His colleague, Shannon Hicks, is also a volunteer firefighter and received a dispatch from the fire department to respond to the shooting. She was one of the first people on the scene.
One of her photos captured what may have been the first students evacuating the school, the panic evident on their faces.
Voket knew many of the parents. He also knew many of the emergency responders. This was turning into a horrific story to cover.
Local officials had sent a massive number of responders, thinking there would be dozens of people to take to hospitals. Two victims were evacuated for medical care, but soon it became clear that there would be no one else.
Laura Phelps found her kids and held them tight.
Diana Licata arrived at the school and drove over the curb into the firehouse parking lot.
She eyed the children coming out class by class. Where was Kaelyn? Aiden? She couldn't see her children.
She felt she was living Columbine. All those images that had once been relegated to television, that had once been someone else's fears, suddenly were her reality.
She spotted Kaelyn's teacher. "Where is she?" The teacher didn't know.
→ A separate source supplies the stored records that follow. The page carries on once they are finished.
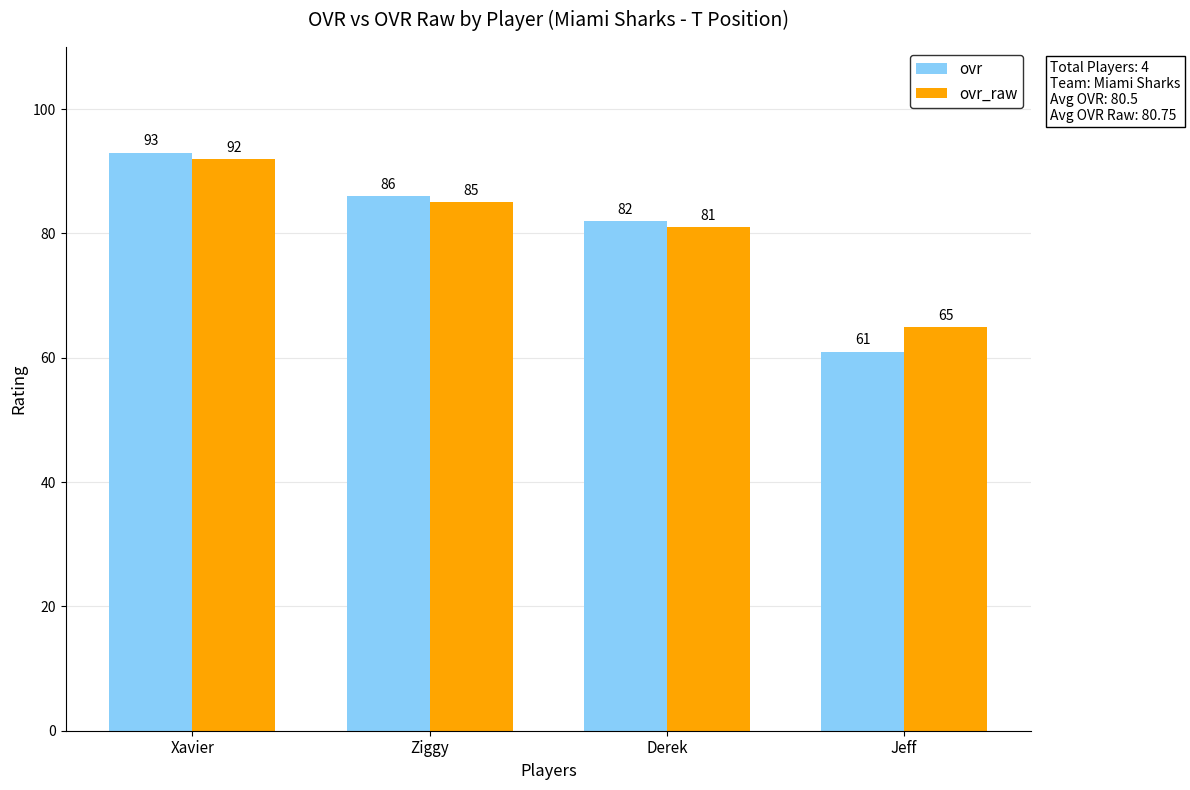

Reading right to left, extract all data points from this chart.

ovr: Jeff=61	Derek=82	Ziggy=86	Xavier=93
ovr_raw: Jeff=65	Derek=81	Ziggy=85	Xavier=92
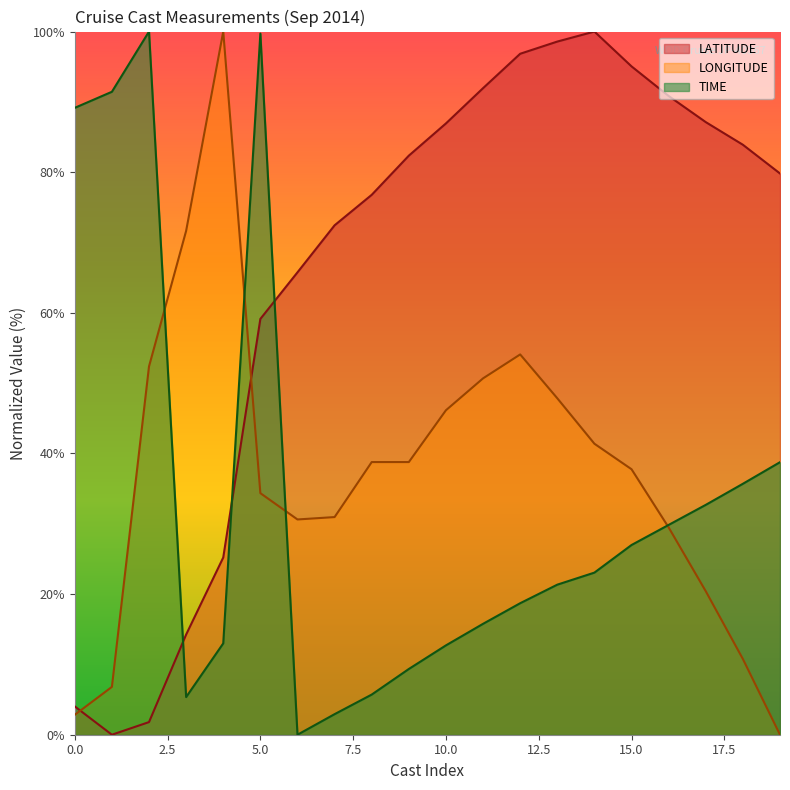

How many intersections are there between TIME and LATITUDE?

3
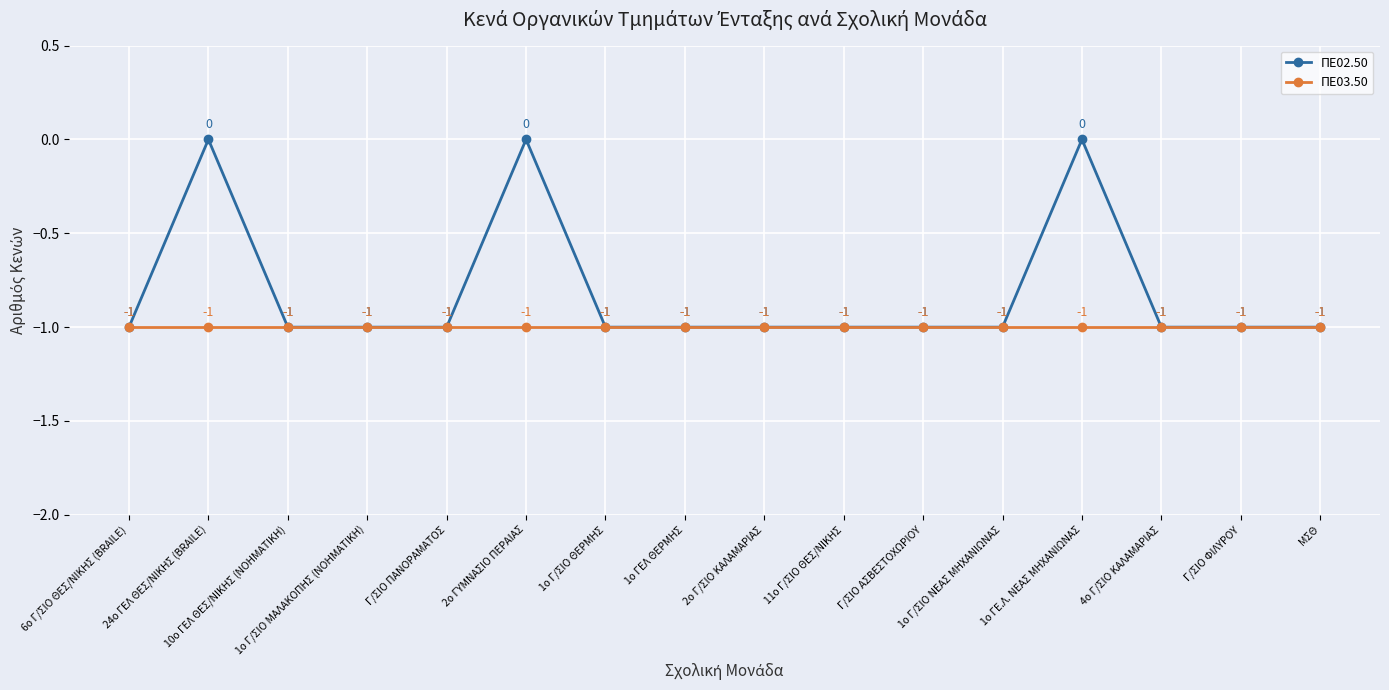

What is the label of the 16th point from the left?

ΜΣΘ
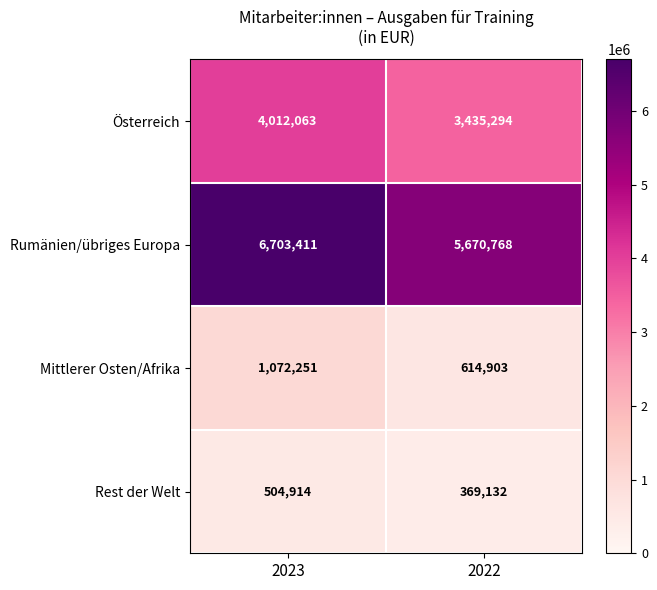

Reading right to left, transcribe all the data shown in this chart.

Österreich: 2022=3435294	2023=4012063
Rumänien/übriges Europa: 2022=5670768	2023=6703411
Mittlerer Osten/Afrika: 2022=614903	2023=1072251
Rest der Welt: 2022=369132	2023=504914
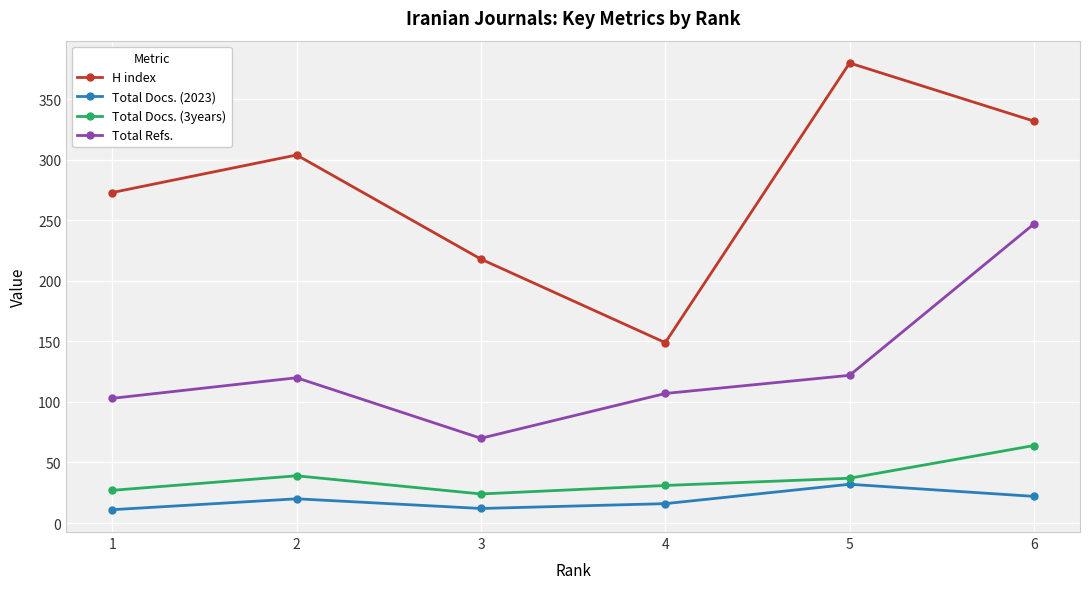

At which category does Total Docs. (2023) reach its first local valley?

3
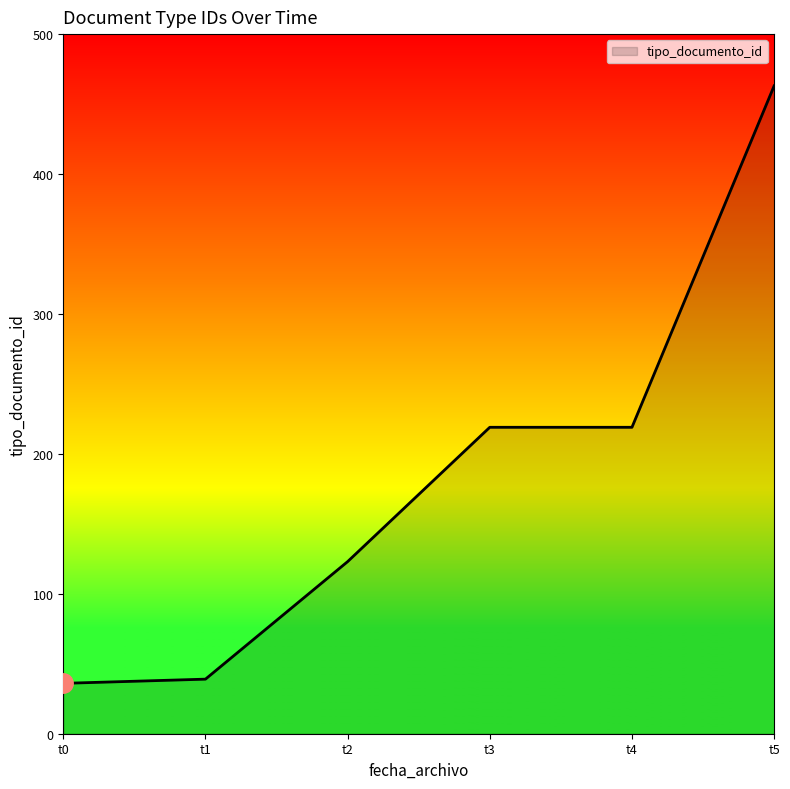

Reading left to right, extract all data points from this chart.

36	39	123	219	219	463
Then, Licata saw Kaelyn coming out of the school. She grabbed her and told her to go wait inside the fire station. Licata waited for Aiden. But there were no more children coming out of the school. Her heart pounded. She felt a kind of helplessness she could not describe in words.
Where was Aiden? He has to be safe.
Relief came in the form of a text on her phone. Aiden, she learned, was in the firehouse already.
He had come face-to-face with the gunman when he entered Soto's classroom and ran right by him to escape, he later told his parents.
Licata felt guilty in her relief. She knew there were parents whose insides were about to be ripped to shreds.
The list
The families of missing children walked up a rolling hill and past a cemetery to get from the school to the nearby brick firehouse.
This is where the people of Newtown came for lobster bakes and dances to raise money for the volunteer fire department. They knew it as a place of joy -- until Friday.
Parents' lips quivered; their eyes reddened with tears. The firefighters who escorted them seemed almost as shaken.
In the back of the firehouse, there's a common room and a kitchen. A big-screen TV was showing cartoons for the children who were there Friday. Many were siblings of the children who hadn't come out of the school.
The sounds of the cartoons seemed enormously incongruent to what was happening inside, thought John Woodall, a psychiatrist and member of Newtown's interfaith council, who arrived in the early afternoon to help console people.
The firehouse, he said, had become a place to hold people -- physically and emotionally.
Restaurants donated food. Pizza and a full buffet of food were kept warm with Sterno burners. But no one was eating.
Parents were still trying to figure out what had happened. If their child was missing, did it mean he or she was sent to hospital? Did they run out into the nearby woods? The more time that went by with no news, the more desperate they became.